§ **EXERCISE BRIEF**
Using the data below, gather each line that includes the word "size".
★ ★ ★ ★ ★
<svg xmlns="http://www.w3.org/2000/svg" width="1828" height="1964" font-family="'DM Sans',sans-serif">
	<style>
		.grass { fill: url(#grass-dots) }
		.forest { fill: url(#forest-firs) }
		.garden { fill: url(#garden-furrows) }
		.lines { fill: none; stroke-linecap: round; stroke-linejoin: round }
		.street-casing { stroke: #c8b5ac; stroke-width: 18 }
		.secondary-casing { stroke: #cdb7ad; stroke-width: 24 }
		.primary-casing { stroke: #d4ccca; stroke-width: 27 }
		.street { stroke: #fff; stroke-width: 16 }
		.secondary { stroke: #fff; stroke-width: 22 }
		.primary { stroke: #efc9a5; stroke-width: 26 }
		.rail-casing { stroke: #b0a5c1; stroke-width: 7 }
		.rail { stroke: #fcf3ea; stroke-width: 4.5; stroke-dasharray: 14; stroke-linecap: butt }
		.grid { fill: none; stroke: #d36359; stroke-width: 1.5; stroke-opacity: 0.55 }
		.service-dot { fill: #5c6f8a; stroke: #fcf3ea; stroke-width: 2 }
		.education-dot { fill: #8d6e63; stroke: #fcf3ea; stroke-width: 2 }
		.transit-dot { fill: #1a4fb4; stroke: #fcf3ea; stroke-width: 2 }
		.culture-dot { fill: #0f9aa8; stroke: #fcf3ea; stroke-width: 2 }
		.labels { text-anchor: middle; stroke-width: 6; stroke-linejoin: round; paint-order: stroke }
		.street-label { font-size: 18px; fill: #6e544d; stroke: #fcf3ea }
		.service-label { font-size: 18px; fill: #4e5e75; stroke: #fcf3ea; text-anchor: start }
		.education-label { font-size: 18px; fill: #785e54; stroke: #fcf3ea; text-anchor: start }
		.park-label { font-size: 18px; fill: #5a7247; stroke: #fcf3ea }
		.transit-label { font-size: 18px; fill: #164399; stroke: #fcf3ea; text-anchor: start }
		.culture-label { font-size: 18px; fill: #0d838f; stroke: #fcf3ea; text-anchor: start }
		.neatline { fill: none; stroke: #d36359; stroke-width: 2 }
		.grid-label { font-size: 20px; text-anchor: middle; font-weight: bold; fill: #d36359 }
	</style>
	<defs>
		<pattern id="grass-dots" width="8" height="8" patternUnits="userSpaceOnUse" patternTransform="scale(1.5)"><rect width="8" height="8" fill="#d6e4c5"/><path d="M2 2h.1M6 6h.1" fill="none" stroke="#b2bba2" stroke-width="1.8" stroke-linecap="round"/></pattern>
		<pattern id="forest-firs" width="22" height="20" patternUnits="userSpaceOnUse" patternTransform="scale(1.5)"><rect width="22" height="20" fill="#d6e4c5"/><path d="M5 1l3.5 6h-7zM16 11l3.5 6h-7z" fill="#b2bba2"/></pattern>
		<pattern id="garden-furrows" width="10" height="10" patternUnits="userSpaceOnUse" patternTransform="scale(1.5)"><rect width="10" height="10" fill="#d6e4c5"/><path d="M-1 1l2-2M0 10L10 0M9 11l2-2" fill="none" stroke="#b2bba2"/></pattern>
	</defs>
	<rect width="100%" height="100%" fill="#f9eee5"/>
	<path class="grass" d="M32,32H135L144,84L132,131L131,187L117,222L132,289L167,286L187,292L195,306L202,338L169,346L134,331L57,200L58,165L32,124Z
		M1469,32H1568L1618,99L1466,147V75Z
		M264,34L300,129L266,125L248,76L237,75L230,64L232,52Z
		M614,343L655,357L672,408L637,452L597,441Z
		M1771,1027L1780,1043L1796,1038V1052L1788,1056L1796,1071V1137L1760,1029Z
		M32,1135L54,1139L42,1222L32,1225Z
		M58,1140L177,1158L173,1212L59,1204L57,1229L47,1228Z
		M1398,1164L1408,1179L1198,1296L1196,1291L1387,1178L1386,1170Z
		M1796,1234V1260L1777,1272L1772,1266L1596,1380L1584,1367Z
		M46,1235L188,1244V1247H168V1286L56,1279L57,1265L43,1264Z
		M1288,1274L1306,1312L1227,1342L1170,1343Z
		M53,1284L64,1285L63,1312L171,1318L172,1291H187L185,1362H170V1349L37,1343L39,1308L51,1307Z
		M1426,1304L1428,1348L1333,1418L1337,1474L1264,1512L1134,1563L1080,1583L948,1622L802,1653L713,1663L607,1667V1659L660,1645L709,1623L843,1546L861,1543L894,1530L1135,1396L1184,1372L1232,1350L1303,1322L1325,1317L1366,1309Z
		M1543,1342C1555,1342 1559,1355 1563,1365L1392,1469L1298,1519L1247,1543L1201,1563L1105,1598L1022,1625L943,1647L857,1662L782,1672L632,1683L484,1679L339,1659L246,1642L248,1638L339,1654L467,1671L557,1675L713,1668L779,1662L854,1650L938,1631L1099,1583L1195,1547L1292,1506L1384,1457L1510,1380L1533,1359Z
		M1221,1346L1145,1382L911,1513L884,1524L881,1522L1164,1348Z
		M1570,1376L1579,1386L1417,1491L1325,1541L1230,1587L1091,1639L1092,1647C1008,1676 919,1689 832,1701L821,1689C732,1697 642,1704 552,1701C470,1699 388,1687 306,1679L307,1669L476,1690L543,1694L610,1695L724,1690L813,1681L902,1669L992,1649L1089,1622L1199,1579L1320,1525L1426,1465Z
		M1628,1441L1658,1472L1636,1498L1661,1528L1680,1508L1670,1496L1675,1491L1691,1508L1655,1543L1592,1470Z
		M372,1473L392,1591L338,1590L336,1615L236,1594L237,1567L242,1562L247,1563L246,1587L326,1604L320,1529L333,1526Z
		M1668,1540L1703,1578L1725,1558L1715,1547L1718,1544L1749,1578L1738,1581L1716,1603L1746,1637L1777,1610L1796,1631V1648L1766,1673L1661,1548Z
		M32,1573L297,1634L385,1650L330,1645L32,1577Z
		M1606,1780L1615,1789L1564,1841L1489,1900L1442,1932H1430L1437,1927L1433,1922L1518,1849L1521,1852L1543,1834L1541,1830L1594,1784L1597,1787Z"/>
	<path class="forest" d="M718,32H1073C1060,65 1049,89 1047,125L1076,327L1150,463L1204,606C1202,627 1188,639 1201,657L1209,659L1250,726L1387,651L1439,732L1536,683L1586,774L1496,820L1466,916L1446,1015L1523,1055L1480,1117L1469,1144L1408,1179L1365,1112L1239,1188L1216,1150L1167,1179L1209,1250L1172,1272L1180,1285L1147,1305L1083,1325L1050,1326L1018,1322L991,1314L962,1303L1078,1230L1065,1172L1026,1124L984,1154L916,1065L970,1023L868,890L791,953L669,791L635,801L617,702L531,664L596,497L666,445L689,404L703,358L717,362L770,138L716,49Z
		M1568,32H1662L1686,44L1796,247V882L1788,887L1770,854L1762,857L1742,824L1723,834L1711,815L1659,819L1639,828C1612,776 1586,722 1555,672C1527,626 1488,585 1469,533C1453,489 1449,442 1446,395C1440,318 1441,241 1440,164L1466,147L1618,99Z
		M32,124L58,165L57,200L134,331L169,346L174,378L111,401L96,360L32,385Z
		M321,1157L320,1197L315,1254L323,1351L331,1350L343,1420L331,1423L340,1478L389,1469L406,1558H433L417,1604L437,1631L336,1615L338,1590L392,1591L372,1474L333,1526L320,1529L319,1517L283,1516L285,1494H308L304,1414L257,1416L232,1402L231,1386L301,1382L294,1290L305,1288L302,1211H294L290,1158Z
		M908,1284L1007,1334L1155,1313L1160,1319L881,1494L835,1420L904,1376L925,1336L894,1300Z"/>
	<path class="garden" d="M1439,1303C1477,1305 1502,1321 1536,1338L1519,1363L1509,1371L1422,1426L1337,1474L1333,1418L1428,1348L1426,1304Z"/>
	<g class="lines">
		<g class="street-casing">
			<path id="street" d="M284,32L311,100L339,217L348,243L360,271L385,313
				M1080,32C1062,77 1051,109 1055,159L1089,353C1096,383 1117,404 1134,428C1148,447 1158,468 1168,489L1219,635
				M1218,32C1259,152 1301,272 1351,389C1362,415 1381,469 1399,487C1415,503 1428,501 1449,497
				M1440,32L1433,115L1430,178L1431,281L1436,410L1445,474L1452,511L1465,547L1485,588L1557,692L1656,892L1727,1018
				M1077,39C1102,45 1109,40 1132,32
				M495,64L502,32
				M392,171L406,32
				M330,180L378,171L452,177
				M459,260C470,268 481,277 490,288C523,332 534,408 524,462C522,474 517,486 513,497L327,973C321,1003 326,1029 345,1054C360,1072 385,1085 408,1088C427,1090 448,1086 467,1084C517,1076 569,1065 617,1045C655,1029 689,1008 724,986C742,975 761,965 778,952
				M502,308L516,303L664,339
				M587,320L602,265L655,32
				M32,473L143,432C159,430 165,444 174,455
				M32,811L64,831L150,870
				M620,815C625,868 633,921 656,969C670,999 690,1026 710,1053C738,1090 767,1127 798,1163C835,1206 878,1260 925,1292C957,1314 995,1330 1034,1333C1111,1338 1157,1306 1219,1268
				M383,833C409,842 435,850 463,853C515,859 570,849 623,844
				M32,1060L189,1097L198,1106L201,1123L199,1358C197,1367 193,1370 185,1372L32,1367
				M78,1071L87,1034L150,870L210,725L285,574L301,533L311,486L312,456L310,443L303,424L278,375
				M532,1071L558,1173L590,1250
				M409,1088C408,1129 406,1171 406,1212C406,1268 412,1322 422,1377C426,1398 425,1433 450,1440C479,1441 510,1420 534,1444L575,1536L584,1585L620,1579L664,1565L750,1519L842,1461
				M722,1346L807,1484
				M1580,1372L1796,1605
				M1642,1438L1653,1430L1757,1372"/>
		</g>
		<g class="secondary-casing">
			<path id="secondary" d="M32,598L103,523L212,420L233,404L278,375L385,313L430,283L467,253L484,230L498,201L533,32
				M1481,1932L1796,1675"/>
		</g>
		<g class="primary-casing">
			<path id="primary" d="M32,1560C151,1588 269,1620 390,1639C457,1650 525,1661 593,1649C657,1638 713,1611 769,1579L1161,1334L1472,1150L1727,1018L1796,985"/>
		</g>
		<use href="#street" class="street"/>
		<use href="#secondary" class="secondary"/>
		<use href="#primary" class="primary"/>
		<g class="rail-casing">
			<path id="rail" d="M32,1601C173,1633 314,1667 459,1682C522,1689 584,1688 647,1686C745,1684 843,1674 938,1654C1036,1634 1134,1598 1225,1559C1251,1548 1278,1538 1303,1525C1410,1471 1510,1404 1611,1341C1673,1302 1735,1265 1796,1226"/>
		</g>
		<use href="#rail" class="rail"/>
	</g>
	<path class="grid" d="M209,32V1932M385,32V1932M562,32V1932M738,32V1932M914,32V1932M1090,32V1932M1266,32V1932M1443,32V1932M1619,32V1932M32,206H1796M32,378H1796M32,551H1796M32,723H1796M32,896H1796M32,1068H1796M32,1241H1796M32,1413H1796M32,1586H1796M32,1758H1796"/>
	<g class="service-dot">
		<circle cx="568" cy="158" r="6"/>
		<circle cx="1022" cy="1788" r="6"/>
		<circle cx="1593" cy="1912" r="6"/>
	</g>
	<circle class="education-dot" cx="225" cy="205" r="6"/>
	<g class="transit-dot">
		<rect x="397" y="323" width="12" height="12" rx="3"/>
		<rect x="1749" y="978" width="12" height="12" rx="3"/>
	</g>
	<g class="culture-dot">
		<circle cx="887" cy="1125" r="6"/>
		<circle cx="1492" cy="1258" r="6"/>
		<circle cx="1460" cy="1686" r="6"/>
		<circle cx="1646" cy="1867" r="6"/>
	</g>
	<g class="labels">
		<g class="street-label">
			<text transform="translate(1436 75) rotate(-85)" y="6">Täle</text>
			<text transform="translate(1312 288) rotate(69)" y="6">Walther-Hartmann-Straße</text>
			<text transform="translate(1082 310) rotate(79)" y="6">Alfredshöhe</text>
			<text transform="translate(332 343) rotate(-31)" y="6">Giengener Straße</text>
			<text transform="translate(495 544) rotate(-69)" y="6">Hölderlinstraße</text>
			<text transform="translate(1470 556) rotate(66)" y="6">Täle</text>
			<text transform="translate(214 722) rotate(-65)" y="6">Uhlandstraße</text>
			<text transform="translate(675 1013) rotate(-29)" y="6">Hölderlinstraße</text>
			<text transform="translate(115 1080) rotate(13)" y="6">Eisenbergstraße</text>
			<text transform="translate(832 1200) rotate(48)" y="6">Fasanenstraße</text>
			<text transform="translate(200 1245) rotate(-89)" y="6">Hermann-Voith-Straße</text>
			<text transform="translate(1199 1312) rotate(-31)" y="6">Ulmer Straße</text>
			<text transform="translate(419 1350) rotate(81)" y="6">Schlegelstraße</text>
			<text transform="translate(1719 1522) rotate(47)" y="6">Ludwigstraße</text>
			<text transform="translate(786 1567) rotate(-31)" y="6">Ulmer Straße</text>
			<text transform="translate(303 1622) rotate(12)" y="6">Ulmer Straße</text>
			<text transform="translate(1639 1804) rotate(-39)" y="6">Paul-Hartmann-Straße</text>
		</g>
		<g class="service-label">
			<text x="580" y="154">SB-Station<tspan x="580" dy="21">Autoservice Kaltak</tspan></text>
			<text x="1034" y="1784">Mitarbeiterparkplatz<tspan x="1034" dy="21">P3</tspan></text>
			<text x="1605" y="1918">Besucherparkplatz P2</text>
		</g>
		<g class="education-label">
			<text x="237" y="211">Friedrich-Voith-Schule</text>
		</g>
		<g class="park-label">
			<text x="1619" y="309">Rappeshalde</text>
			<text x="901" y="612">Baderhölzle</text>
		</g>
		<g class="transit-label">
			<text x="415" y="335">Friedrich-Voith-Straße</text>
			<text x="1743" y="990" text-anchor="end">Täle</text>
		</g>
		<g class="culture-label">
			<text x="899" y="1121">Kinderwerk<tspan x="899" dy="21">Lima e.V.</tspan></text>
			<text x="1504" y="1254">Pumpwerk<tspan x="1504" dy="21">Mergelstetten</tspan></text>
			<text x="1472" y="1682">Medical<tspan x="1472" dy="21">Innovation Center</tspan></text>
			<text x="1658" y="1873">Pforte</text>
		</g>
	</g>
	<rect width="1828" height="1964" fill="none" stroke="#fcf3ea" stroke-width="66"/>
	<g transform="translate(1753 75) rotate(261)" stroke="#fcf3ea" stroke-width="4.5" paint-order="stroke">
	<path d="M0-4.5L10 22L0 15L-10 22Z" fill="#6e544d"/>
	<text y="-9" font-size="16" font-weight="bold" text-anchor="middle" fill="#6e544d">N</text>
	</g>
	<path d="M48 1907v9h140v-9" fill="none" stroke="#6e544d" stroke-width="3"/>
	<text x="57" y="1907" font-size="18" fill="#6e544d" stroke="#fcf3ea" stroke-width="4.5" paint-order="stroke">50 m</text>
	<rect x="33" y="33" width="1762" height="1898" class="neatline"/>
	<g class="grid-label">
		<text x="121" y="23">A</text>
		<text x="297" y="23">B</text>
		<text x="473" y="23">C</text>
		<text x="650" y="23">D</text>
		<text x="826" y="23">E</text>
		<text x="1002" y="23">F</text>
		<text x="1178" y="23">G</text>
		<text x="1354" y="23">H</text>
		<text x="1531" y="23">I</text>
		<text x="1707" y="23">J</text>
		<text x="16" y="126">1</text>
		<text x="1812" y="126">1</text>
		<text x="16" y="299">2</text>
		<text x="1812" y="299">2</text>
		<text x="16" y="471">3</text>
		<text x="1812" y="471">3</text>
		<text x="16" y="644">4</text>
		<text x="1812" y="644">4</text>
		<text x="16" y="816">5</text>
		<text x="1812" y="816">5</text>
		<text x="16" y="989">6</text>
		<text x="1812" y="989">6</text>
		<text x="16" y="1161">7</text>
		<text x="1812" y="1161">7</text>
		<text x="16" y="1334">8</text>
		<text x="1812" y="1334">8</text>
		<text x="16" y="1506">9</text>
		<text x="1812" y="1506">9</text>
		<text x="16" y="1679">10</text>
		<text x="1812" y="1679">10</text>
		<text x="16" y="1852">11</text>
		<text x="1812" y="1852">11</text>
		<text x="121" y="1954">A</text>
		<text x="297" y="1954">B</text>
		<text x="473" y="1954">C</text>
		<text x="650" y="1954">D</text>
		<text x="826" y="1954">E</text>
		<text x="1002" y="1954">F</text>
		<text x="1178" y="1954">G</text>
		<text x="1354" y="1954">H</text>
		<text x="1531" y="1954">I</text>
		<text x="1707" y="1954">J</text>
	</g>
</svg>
★ ★ ★ ★ ★
§ **ANSWER FOR THE TASK**
		.street-label { font-size: 18px; fill: #6e544d; stroke: #fcf3ea }
		.service-label { font-size: 18px; fill: #4e5e75; stroke: #fcf3ea; text-anchor: start }
		.education-label { font-size: 18px; fill: #785e54; stroke: #fcf3ea; text-anchor: start }
		.park-label { font-size: 18px; fill: #5a7247; stroke: #fcf3ea }
		.transit-label { font-size: 18px; fill: #164399; stroke: #fcf3ea; text-anchor: start }
		.culture-label { font-size: 18px; fill: #0d838f; stroke: #fcf3ea; text-anchor: start }
		.grid-label { font-size: 20px; text-anchor: middle; font-weight: bold; fill: #d36359 }
	<text y="-9" font-size="16" font-weight="bold" text-anchor="middle" fill="#6e544d">N</text>
	<text x="57" y="1907" font-size="18" fill="#6e544d" stroke="#fcf3ea" stroke-width="4.5" paint-order="stroke">50 m</text>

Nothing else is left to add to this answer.